5. Provider & Integration Architecture

Adapter Pattern

All external systems are integrated through adapters:

  • Monitoring adapters (Zabbix, future Prometheus)
  • Ticketing adapters (Zammad, future ITSM)
  • Identity adapters (Keycloak)

Adapters translate domain operations into provider‑specific APIs and normalize responses.


Routing Model

Routing resolves:

  • Which monitoring target an asset uses
  • Which collector performs the collection

Routing is:

  • Policy‑driven
  • Site‑aware
  • Provider‑independent

Targets and collectors are selected before any provider call is executed.


6. Operational Workflows

Alert Ingestion

Alerts are ingested from monitoring providers, normalized, cached, and evaluated against maintenance rules.

Maintenance Suppression

Active maintenance windows suppress alerts, block incident and ticket creation, and preserve audit history.

Alert Correlation

Alerts are grouped into incidents using rules, operator actions, and future correlation engines.

Incident Lifecycle

Incidents track:

  • Status and severity
  • Related alerts
  • Linked tickets
  • Activity history

They represent the central unit of human operations.

Ticket Integration

Tickets are created from incidents and synchronized with external ITSM systems.

Topology & Geo Impact

Topology and geo views provide situational awareness and support impact analysis and root cause workflows.


7. Performance & Scalability

IIMS uses cached read models for:

  • Alert summaries
  • Incident counters
  • Site and asset health
  • GeoMap and topology views

Background workers refresh caches to ensure fast UI performance at scale.


8. Extensibility

The architecture supports:

  • Multiple monitoring providers
  • Multiple ticketing systems
  • Multi‑tenant deployments
  • Advanced automation and intelligence engines

New providers and capabilities can be added without breaking existing workflows.

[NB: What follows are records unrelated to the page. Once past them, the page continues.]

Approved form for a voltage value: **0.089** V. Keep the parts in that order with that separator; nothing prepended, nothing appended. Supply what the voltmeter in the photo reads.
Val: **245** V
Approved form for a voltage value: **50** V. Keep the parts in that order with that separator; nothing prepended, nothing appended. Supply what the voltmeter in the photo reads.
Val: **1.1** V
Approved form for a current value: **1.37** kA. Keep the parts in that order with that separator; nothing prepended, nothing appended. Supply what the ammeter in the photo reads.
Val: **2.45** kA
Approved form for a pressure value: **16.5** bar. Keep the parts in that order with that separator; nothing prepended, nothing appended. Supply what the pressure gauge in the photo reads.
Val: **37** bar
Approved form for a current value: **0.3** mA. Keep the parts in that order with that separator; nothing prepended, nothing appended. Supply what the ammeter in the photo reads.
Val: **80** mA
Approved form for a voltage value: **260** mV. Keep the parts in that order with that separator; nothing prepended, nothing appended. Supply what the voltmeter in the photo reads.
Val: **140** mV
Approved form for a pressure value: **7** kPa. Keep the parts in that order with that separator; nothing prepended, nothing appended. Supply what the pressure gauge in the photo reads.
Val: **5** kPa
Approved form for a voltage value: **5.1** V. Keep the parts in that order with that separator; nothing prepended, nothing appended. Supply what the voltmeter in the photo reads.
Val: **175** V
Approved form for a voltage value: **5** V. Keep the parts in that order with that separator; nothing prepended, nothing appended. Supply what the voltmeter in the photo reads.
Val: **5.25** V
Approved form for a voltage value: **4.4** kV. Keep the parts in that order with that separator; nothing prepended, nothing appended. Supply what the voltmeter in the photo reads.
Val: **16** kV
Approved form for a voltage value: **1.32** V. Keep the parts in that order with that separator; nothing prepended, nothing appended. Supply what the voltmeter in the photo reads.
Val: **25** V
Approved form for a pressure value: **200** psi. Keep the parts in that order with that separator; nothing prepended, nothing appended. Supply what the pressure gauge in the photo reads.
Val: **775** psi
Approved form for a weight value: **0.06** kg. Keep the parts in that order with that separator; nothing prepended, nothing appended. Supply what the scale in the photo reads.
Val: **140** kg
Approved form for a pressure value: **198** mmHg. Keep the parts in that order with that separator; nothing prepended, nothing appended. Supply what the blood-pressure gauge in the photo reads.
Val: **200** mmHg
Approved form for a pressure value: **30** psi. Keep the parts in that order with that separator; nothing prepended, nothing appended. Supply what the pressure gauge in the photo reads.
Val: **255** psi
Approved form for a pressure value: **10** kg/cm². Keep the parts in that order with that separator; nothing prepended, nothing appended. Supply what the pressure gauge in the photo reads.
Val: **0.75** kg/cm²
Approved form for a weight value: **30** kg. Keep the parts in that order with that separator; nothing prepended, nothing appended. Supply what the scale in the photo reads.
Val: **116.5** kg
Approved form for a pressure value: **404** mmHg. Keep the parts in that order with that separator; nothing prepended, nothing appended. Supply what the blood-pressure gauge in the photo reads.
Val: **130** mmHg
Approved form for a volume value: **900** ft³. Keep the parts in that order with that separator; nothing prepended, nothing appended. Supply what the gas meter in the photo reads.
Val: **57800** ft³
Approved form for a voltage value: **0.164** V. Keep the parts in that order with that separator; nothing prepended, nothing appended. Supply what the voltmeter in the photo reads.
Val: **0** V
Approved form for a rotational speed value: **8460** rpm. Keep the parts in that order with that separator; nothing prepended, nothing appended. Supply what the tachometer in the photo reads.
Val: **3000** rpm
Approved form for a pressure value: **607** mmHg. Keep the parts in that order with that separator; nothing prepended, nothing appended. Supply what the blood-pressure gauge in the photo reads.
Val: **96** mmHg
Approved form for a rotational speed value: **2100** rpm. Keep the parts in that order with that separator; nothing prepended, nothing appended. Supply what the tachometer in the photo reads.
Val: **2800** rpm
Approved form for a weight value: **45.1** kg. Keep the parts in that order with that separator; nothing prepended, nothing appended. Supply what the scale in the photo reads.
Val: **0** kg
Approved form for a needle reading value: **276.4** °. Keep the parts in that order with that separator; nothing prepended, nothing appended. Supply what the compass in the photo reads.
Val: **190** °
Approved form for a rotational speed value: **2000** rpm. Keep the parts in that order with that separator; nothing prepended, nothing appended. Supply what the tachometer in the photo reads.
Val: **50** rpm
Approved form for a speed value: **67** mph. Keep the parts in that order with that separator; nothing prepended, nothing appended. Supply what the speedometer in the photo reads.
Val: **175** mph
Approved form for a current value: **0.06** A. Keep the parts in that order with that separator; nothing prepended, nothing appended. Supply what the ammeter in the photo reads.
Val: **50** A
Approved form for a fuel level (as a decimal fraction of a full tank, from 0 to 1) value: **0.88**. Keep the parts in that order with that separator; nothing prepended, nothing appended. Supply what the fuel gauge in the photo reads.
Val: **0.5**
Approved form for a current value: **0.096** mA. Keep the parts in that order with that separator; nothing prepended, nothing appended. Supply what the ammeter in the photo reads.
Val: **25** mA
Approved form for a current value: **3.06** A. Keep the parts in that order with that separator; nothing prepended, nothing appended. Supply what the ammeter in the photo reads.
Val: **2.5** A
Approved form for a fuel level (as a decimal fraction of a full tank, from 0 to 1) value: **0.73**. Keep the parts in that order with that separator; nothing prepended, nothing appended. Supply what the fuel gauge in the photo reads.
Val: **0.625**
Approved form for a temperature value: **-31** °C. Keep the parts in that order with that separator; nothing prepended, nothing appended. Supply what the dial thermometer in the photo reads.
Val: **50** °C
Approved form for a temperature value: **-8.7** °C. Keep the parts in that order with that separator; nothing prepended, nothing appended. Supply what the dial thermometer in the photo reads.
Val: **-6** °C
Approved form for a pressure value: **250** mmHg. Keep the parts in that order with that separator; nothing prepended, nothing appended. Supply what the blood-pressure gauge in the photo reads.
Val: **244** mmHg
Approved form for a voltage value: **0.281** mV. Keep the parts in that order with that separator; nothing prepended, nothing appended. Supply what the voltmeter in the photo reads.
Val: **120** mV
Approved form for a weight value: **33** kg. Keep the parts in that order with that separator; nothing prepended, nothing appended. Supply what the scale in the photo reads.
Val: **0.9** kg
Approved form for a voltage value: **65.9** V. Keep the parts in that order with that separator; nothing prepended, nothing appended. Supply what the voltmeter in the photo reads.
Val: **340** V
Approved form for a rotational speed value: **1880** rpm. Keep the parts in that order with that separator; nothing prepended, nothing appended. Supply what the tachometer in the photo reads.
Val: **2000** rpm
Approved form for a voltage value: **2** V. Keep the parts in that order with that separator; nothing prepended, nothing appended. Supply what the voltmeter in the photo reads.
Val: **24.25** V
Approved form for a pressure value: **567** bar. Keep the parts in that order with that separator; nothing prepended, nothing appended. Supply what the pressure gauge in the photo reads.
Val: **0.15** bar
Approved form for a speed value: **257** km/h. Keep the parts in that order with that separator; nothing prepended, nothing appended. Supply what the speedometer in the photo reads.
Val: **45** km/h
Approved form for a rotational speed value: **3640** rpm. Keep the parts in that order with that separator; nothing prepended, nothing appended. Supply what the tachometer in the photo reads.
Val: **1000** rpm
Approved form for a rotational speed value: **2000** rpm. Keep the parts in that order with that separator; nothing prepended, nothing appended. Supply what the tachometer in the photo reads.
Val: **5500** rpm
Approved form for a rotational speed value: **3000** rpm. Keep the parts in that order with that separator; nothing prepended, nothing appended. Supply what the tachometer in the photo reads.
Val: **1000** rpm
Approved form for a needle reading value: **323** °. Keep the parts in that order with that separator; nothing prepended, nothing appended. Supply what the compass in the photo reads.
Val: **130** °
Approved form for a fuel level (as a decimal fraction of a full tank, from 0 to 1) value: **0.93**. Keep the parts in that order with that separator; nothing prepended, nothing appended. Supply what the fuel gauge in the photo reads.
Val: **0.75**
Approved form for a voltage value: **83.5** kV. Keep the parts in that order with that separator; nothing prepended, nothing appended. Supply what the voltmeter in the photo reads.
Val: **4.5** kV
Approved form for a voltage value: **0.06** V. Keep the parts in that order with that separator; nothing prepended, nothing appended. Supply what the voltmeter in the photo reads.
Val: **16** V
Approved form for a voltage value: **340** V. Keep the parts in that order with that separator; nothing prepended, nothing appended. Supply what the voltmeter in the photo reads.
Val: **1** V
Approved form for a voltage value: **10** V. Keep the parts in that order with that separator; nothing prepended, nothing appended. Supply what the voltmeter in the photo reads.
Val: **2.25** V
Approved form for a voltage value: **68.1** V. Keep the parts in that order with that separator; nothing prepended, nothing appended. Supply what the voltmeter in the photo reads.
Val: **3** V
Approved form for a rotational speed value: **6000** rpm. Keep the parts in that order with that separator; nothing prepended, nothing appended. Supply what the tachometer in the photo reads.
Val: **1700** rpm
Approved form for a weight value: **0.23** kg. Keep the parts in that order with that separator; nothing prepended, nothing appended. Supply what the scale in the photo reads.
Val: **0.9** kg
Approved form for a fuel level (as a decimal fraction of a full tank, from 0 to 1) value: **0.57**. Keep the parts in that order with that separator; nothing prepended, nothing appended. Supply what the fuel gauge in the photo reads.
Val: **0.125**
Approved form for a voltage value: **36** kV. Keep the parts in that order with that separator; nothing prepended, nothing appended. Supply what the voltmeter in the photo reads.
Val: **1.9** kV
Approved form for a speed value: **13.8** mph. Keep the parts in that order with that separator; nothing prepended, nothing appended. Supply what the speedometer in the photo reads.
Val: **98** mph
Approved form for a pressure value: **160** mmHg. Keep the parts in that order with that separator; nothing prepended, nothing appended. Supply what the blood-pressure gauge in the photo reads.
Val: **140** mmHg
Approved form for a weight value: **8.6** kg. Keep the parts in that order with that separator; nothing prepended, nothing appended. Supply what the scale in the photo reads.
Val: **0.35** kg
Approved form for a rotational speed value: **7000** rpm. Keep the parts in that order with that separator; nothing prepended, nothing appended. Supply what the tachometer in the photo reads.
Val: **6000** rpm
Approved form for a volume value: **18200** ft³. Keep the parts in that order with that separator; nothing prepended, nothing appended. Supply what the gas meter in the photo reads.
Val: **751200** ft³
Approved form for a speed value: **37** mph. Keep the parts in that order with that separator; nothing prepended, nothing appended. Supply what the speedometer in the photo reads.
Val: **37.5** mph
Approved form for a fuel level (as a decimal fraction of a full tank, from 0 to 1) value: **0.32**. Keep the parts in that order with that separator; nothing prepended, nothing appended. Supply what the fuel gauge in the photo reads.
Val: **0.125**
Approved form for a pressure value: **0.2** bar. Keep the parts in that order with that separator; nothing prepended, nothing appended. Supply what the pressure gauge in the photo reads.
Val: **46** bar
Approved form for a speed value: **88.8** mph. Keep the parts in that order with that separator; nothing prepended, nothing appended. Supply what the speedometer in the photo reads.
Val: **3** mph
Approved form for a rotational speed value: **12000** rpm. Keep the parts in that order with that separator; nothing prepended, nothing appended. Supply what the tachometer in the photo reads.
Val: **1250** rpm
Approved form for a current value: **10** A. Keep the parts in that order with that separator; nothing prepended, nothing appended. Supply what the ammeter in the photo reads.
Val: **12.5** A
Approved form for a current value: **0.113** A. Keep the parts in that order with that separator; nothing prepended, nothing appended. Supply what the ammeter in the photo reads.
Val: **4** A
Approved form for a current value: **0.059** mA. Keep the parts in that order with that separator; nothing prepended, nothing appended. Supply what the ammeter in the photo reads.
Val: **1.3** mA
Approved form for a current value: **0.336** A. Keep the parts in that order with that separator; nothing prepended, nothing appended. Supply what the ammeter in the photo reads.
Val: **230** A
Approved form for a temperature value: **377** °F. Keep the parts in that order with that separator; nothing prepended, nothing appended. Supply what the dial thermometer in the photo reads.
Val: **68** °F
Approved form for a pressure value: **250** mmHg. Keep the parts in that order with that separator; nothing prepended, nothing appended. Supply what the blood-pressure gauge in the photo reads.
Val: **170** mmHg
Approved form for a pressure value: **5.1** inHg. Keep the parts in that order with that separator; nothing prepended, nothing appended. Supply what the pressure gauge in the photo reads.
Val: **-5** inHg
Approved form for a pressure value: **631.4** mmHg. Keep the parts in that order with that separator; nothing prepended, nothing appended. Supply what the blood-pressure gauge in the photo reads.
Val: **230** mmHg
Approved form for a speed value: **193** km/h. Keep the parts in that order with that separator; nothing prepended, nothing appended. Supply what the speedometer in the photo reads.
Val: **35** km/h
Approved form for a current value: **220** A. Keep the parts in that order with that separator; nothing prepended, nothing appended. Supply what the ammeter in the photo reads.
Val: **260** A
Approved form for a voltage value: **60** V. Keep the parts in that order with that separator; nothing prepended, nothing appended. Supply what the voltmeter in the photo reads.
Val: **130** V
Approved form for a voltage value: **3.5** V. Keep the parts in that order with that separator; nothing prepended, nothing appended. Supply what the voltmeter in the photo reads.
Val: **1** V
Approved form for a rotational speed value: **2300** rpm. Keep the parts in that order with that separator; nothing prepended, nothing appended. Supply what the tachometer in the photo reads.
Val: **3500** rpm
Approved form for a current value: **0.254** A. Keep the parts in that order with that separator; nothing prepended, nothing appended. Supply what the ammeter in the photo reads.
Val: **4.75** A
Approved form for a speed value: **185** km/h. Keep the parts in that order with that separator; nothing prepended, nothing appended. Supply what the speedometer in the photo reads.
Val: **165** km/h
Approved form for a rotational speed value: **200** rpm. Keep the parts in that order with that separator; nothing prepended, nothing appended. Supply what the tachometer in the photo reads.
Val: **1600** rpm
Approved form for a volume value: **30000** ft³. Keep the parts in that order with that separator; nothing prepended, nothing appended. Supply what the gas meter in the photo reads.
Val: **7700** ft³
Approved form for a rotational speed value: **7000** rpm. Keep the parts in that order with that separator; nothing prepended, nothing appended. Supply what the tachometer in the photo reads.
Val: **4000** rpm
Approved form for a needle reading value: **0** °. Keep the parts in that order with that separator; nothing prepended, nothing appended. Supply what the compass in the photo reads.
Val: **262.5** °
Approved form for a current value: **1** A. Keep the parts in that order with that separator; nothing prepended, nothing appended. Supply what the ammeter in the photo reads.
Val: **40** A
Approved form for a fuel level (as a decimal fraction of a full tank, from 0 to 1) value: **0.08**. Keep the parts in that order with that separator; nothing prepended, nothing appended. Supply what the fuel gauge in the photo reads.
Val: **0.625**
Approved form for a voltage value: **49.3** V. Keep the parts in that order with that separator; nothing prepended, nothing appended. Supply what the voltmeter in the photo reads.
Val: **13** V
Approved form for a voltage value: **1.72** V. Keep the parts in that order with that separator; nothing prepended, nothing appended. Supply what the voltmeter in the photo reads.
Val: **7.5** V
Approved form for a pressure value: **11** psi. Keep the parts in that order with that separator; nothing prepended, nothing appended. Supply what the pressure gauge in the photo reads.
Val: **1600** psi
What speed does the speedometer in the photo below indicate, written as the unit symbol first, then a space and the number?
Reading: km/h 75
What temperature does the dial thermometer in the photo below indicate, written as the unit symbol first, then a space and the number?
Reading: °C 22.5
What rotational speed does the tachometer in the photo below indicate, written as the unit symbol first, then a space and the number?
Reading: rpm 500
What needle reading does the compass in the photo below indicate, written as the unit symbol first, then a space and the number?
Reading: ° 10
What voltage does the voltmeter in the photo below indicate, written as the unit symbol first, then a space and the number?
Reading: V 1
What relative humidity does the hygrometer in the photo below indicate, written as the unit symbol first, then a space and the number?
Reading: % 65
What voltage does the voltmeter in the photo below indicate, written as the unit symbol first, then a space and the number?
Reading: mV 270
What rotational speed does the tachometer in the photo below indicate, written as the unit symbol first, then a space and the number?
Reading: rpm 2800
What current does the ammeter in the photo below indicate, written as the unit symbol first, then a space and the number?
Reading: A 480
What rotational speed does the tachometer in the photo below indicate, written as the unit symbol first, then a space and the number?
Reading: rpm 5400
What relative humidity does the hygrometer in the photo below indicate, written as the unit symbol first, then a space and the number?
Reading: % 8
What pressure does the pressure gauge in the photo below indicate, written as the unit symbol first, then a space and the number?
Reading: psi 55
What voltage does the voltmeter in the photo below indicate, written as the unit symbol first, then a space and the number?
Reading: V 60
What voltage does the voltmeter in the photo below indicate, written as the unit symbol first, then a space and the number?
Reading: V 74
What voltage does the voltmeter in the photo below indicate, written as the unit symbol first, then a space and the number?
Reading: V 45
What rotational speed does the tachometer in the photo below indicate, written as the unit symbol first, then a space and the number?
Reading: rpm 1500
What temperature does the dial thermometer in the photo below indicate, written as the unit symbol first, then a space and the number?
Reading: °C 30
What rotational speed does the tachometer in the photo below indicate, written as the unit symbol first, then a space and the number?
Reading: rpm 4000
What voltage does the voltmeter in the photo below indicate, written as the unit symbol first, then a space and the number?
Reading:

9. Implementation Status (Informational)

This section documents the current delivery status and future roadmap. It does not change the target design above.

9.1 Current Implementation (Initial Delivery)

The current implementation delivers:

  • Full site and asset hierarchy
  • Geo‑location and topology visualization
  • Zabbix monitoring integration
  • Zammad ticket integration
  • Alert ingestion and maintenance suppression
  • Manual and rule‑light incident management
  • Cached dashboards and operational summaries

This establishes IIMS as a stable unified operations coordination platform.


9.2 Roadmap & Next Capabilities

Planned future capabilities include:

  • Automated alert correlation and incident creation
  • Topology‑based impact propagation and root cause inference
  • SLA timers, ownership, and escalation workflows
  • Multi‑provider monitoring (Zabbix + Prometheus)
  • Automatic routing failover and capacity‑aware balancing
  • Real‑time dashboards and collaborative incident workspaces

These enhancements build directly on the existing foundation without breaking current operations.


10. Summary

This document describes the target architecture and operational design of IIMS as a long‑term platform.

The current implementation represents an incremental delivery of this design, focused on stability and unified visibility.

Future enhancements will gradually evolve IIMS into an intelligent, automated operations platform while preserving architectural continuity and operational safety.